Brano di testo:
===
Inoltre, per far leva sui nazionalismi dei popoli coloniali sarebbe stato necessario mostrare la capacità militare di aiutarli validamente a scrollare il giogo delle potenze alleate; mentre l’esito disastroso della rivolta anti-inglese irachena scatenata da Rashid Ali el Gaylani nell’aprile-maggio 1941, e la palese incapacità dell’Asse di supportarla in maniera adeguata, mostrarono al mondo arabo che non vi erano margini concreti per una azione coordinata con la Germania e l’Italia per colpire in modo decisivo l’Impero britannico in quell’area.

Anche in Europa, è noto che la politica italiana prima della seconda guerra mondiale era stata piuttosto quella di aggregare una coalizione danubiano-balcanica in funzione antifrancese e antibritannica, piuttosto che quella di sottomettere direttamente quelle nazioni. Tale politica era culminata con la firma del cosiddetto protocollo di Roma, il 17 marzo 1934, fra Mussolini, Dollfuss e Gömbös, primo ministro magiaro, che in pratica includeva l’Austria a l’Ungheria nella sfera d’influenza italiana; ma si era poi sgretolata con l’abbandono del “fronte di Stresa” e con il riavvicinamento italo-tedesco del 1936, all’epoca della guerra d’Etiopia, quando (per usare l’espressione dello storico Gordon Brook Shepherd) l’attenzione di Mussolini fu spostata dal bacino del Danubio all’alto corso del Nilo.
===
Elenco:
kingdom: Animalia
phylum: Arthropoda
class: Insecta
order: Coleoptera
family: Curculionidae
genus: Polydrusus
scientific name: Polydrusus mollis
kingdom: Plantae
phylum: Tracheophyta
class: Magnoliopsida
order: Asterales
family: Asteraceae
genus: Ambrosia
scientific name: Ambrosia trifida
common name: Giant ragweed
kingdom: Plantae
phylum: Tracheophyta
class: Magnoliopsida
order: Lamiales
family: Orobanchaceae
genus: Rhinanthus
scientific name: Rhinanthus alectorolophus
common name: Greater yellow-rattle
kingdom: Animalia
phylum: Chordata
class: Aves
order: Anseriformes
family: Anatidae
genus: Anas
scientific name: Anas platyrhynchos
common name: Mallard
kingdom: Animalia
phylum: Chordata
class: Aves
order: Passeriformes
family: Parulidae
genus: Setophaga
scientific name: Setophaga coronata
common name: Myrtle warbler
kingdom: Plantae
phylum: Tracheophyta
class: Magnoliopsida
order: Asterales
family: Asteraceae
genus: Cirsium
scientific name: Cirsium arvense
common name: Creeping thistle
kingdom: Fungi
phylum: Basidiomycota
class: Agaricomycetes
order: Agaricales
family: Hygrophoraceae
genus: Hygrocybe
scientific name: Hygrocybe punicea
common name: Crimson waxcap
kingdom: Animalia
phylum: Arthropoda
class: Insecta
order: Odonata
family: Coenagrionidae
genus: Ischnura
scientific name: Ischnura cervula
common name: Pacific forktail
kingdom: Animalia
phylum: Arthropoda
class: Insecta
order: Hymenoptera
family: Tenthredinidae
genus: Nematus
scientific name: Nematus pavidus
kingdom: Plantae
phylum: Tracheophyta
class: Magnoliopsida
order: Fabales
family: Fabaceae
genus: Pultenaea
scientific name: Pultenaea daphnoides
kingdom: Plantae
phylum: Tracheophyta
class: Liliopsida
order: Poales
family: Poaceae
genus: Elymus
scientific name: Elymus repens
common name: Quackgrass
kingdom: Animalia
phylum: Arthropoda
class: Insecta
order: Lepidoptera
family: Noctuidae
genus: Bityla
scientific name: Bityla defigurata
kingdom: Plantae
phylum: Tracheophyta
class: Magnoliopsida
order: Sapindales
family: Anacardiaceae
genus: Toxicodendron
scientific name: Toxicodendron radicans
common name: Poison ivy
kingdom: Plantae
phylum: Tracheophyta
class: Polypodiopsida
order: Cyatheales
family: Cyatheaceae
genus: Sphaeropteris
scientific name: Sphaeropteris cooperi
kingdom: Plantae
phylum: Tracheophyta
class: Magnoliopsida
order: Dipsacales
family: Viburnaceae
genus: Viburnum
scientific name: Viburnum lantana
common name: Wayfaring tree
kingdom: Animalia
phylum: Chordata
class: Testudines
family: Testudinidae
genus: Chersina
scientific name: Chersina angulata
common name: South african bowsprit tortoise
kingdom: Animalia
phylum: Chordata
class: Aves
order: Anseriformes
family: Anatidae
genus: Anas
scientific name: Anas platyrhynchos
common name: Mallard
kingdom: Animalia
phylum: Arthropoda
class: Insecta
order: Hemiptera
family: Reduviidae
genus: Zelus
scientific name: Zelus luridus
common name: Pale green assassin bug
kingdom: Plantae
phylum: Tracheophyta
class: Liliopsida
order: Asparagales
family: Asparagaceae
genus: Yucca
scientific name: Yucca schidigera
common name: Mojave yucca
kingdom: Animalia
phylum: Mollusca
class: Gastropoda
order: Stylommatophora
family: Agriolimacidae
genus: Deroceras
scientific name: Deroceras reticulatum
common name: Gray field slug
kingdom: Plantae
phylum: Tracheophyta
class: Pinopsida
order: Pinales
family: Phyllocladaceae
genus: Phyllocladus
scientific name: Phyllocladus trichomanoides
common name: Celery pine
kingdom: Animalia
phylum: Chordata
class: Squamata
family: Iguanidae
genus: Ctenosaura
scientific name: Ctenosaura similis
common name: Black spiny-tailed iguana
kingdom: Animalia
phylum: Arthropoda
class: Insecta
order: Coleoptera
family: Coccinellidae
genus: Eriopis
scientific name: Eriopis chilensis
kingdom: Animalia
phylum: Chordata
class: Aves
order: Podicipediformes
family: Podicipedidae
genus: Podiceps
===
Compiti da svolgere:
**A)** Elenca tutte le persone nominate nel brano sulla politica estera italiana.
**B)** Estrai dai record, senza alcuna modifica, le righe che partono dalla prima e arrivano fino a quella che contiene "genus: Rhinanthus", inclusa.

Risultati in ordine:
**A)** Rashid Ali el Gaylani, Mussolini, Dollfuss, Gömbös, Gordon Brook Shepherd

**B)**
kingdom: Animalia
phylum: Arthropoda
class: Insecta
order: Coleoptera
family: Curculionidae
genus: Polydrusus
scientific name: Polydrusus mollis
kingdom: Plantae
phylum: Tracheophyta
class: Magnoliopsida
order: Asterales
family: Asteraceae
genus: Ambrosia
scientific name: Ambrosia trifida
common name: Giant ragweed
kingdom: Plantae
phylum: Tracheophyta
class: Magnoliopsida
order: Lamiales
family: Orobanchaceae
genus: Rhinanthus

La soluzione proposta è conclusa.